Florida ha presentado una demanda estatal sin precedentes contra OpenAI y su CEO Sam Altman, acusando a la empresa de ocultar los peligros de ChatGPT mientras lo comercializaba como seguro para niños.
Florida ha presentado una demanda estatal sin precedentes contra OpenAI y su CEO Sam Altman, acusando a la empresa de ocultar los peligros de ChatGPT mientras lo comercializaba como seguro para niños.

Florida demandó a OpenAI y a su director ejecutivo Sam Altman el lunes, acusando al creador de ChatGPT de ocultar graves riesgos de seguridad mientras comercializaba agresivamente su chatbot a menores — la primera demanda presentada por un estado estadounidense contra la empresa de inteligencia artificial.
"Sam Altman y ChatGPT han antepuesto la carrera de la IA a la seguridad y protección de nuestros niños", declaró el fiscal general de Florida, James Uthmeier, en una conferencia de prensa. "Han elegido las ganancias por encima de la seguridad pública, y no lo vamos a permitir aquí en Florida". Uthmeier dijo que la empresa podría enfrentar "potencialmente hasta miles de millones de dólares" en sanciones y que espera que otros estados se sumen al esfuerzo.
La demanda, presentada en el Tribunal del Décimo Circuito de Florida, acusa a OpenAI de prácticas comerciales engañosas y desleales, negligencia y violación de leyes de responsabilidad civil por productos. Alega que ChatGPT ayudó a un tirador masivo en la Universidad Estatal de Florida en abril de 2025, alentó a usuarios vulnerables a suicidarse y enganchó a menores "a una herramienta que finge compasión humana para recopilar sus datos sin supervisión parental". La demanda también busca responsabilizar personalmente a Altman, citando su "total desprecio por el riesgo para la vida humana causado por la conducta de sus empresas".

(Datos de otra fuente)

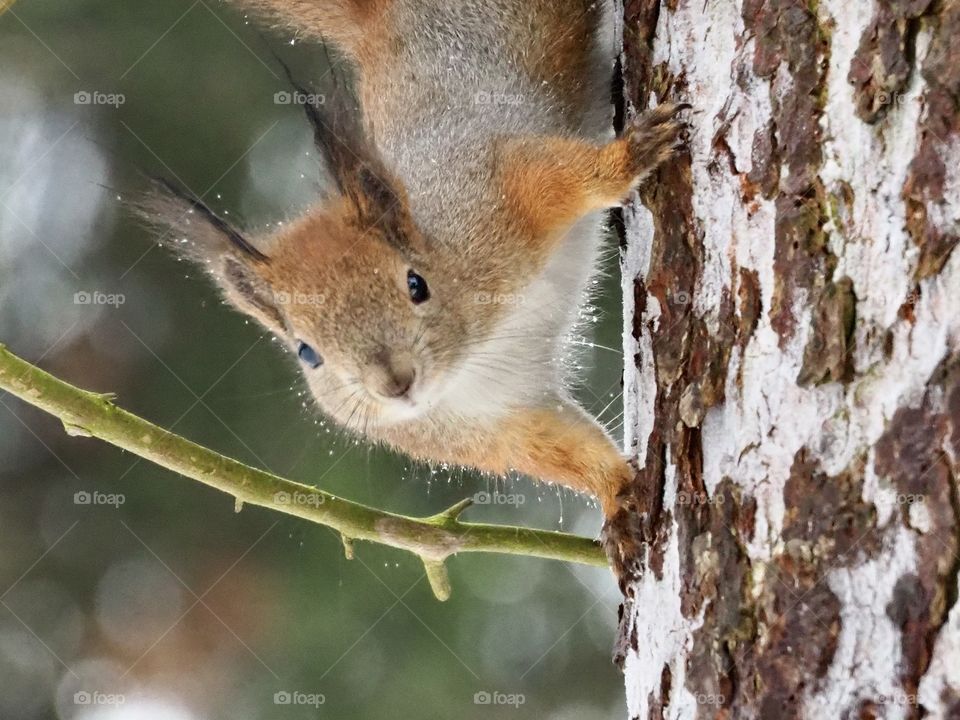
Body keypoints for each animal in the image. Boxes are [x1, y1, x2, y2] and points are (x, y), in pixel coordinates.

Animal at [141, 0, 685, 528]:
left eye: (416, 284)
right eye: (306, 353)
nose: (395, 384)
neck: (468, 362)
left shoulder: (492, 190)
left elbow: (559, 179)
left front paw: (628, 157)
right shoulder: (492, 422)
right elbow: (557, 448)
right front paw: (621, 495)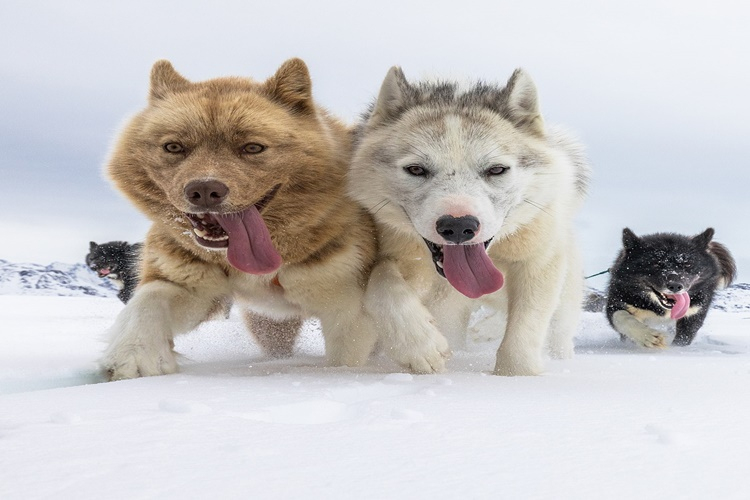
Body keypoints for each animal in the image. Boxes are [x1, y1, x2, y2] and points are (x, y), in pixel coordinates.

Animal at [101, 58, 382, 378]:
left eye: (252, 147)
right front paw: (135, 354)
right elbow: (150, 300)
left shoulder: (347, 310)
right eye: (173, 147)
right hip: (270, 327)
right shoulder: (189, 284)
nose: (204, 190)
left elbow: (345, 360)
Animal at [352, 66, 592, 376]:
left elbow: (524, 332)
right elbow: (381, 282)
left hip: (564, 305)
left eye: (497, 169)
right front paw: (420, 345)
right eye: (416, 169)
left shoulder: (538, 263)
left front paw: (517, 375)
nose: (457, 226)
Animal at [608, 228, 736, 348]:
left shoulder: (694, 313)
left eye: (687, 264)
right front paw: (647, 336)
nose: (675, 285)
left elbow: (683, 338)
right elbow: (622, 317)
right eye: (656, 264)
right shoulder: (617, 301)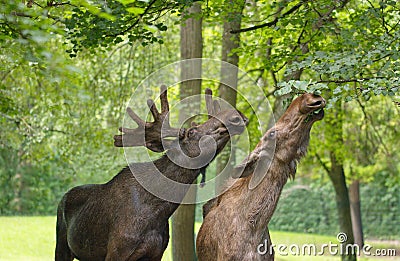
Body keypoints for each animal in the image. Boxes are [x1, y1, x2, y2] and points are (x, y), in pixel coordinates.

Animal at [53, 86, 247, 260]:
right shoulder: (116, 252)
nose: (236, 116)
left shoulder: (156, 253)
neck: (158, 212)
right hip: (62, 244)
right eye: (192, 131)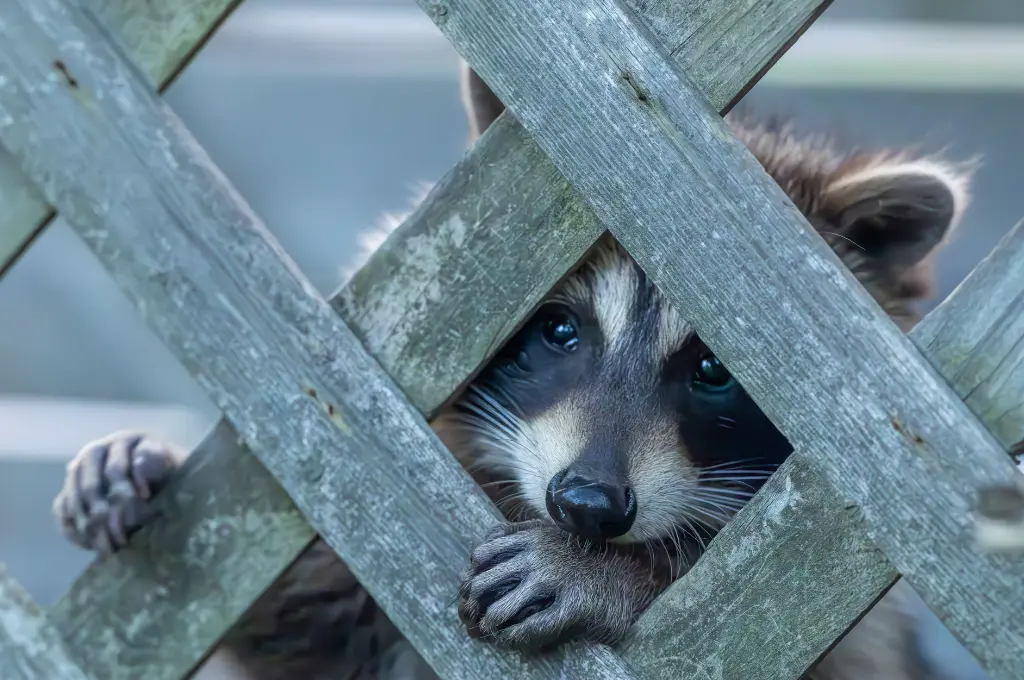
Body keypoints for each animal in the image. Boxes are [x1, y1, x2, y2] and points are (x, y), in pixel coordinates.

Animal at [51, 63, 974, 680]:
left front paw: (620, 578)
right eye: (560, 330)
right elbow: (290, 627)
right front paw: (139, 462)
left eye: (715, 368)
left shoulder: (847, 630)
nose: (587, 506)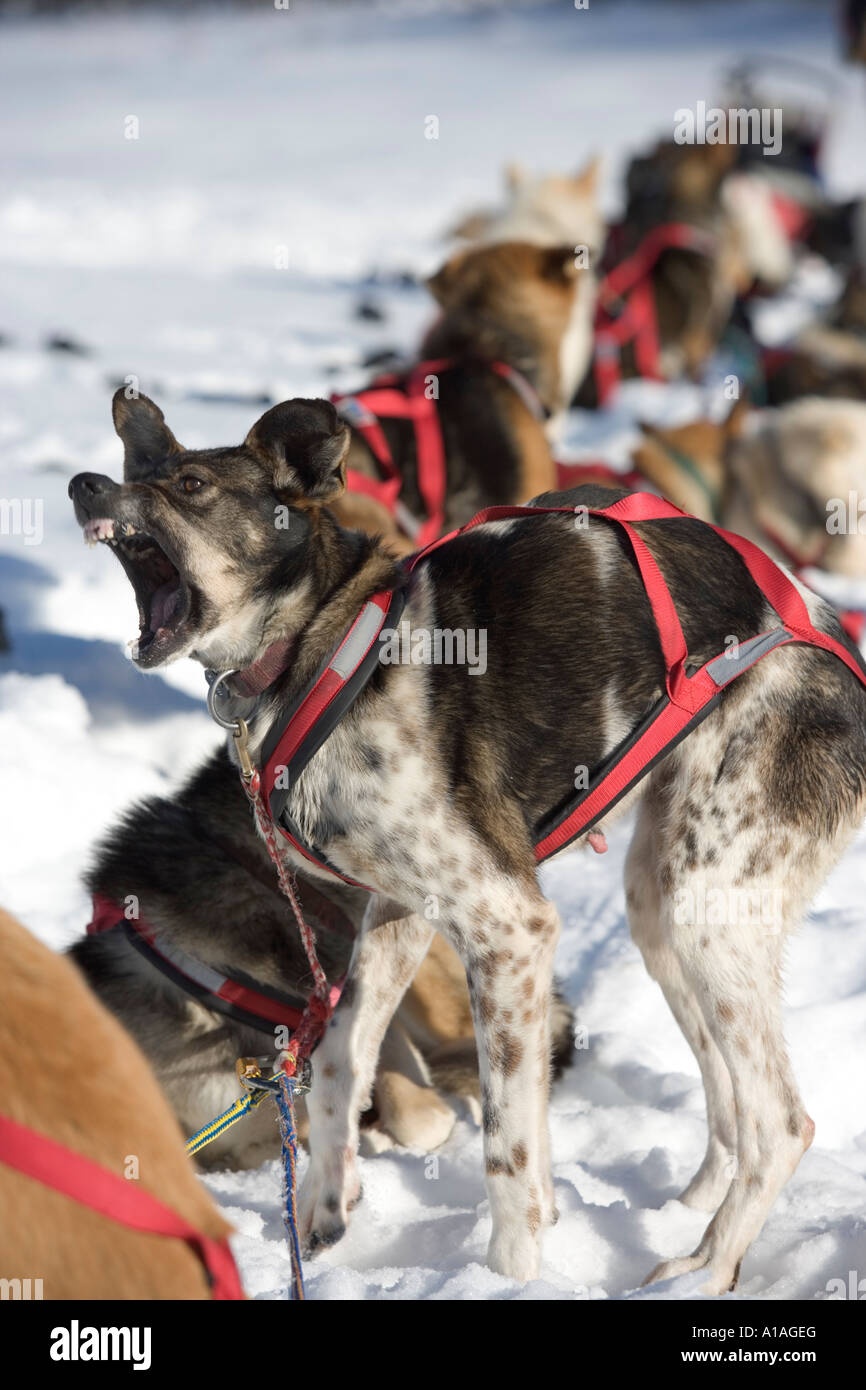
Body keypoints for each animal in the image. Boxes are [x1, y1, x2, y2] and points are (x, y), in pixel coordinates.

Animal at [71, 391, 866, 1289]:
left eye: (192, 484)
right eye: (140, 468)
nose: (84, 484)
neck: (326, 650)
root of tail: (830, 638)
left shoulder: (509, 929)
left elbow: (507, 1146)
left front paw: (510, 1273)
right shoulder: (399, 913)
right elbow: (341, 1055)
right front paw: (326, 1203)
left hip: (709, 912)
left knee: (781, 1123)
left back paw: (704, 1268)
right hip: (662, 909)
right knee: (729, 1103)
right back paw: (695, 1227)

La acción civil se basa en una investigación penal que Uthmeier inició en abril para determinar si OpenAI tiene responsabilidad en el tiroteo de la FSU. El presunto tirador mantuvo extensas conversaciones con ChatGPT sobre tiroteos masivos y uso de armas, según las autoridades de Florida. OpenAI ha declarado que el chatbot "proporcionó respuestas fácticas a preguntas con información que podía encontrarse ampliamente en fuentes públicas de internet, y no alentó ni promovió actividades ilegales o dañinas". Más de 20 demandas se han presentado contra OpenAI por supuestos daños relacionados con ChatGPT, incluidas las de familias de víctimas de un tiroteo masivo en febrero en Tumbler Ridge, Canadá, y familias de siete personas que fallecieron por suicidio o sufrieron delirios tras usar el chatbot.

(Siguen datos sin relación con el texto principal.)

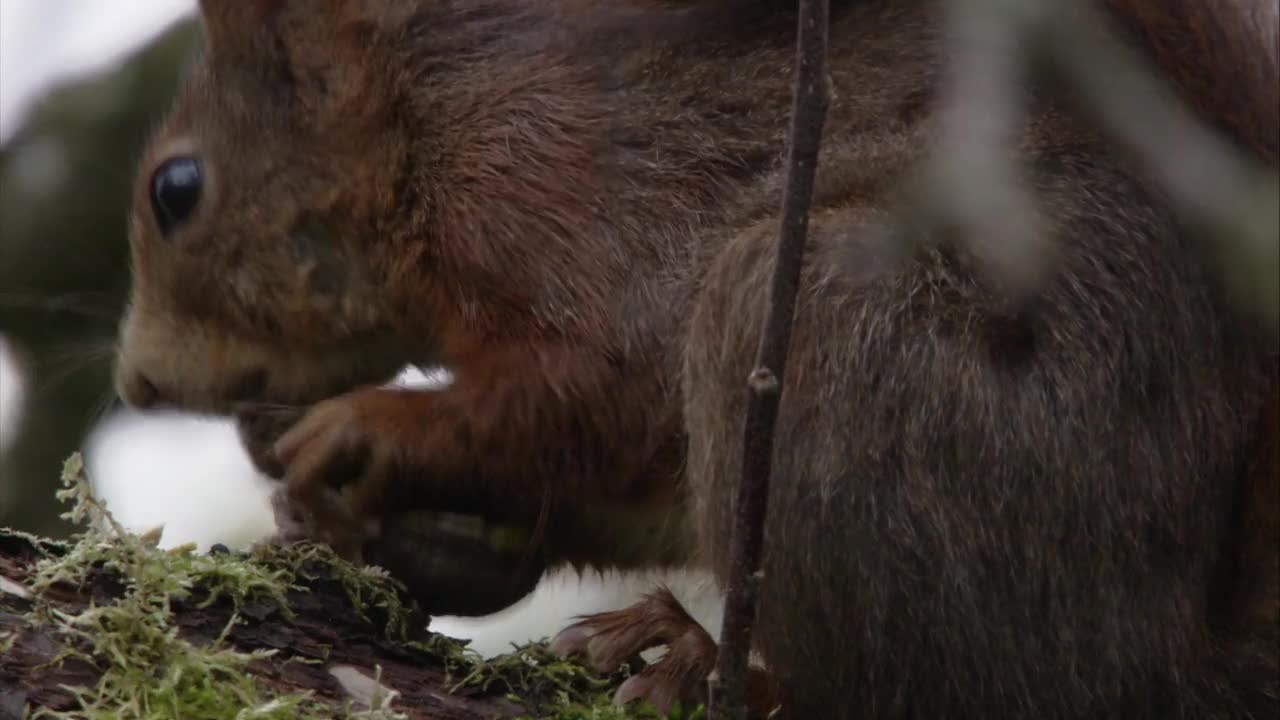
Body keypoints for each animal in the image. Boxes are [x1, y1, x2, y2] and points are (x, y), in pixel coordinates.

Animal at [115, 0, 1274, 712]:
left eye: (176, 189)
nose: (134, 380)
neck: (431, 112)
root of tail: (1183, 654)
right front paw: (382, 521)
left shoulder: (559, 187)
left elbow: (596, 391)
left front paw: (370, 431)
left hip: (859, 361)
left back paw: (722, 669)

El panorama legal se amplía
La demanda de Florida es la más reciente de una ola de acciones estatales dirigidas a empresas de IA. Pensilvania demandó a Character.AI en mayo, acusando a sus chatbots de hacerse pasar por médicos en violación de las normas de licencias médicas. Kentucky demandó a la misma empresa en enero por "depredar a niños" y llevarlos "a autolesionarse". Character.AI resolvió múltiples demandas en enero presentadas por familias que afirmaban que sus chatbots compañeros contribuyeron a suicidios y crisis de salud mental entre adolescentes, y posteriormente prohibió a los usuarios menores de 18 años interactuar con chatbots o crearlos.
OpenAI afirmó contar con "protecciones y políticas líderes en la industria" para menores, incluyendo una herramienta de predicción de edad, la asignación por defecto de usuarios de edad incierta a una experiencia más protectora, y herramientas de supervisión parental. "Sabemos que señalar este trabajo no devolverá a un niño, pero estamos comprometidos a hacerlo bien", declaró la portavoz Kayla Wood en un comunicado.
Lo que está en juego
La demanda apunta al núcleo del modelo de negocio de OpenAI: la rápida captación de usuarios y la recopilación de datos a través de un producto gratuito y ampliamente accesible. La denuncia de Florida alega que la versión gratuita de ChatGPT no tiene "mecanismo de control de acceso ni verificación de edad" y que incluso cuando las cuentas de los niños están vinculadas a las de sus padres, OpenAI solo notifica a los padres sobre contenido preocupante en "situaciones limitadas". El estado busca una medida cautelar para forzar cambios en la programación de ChatGPT, además de sanciones civiles que podrían ascender a miles de millones de dólares en virtud de las leyes de prácticas comerciales engañosas y responsabilidad civil por productos de Florida.
Altman reconoció la ansiedad pública sobre la IA en una entrevista con CNBC el lunes, diciendo que la gente tiene "razón para estar ansiosa" por la tecnología. El caso añade presión regulatoria a una empresa que ya enfrenta el escrutinio de legisladores federales y múltiples demandas privadas, sin que aún se haya fijado una fecha para el juicio.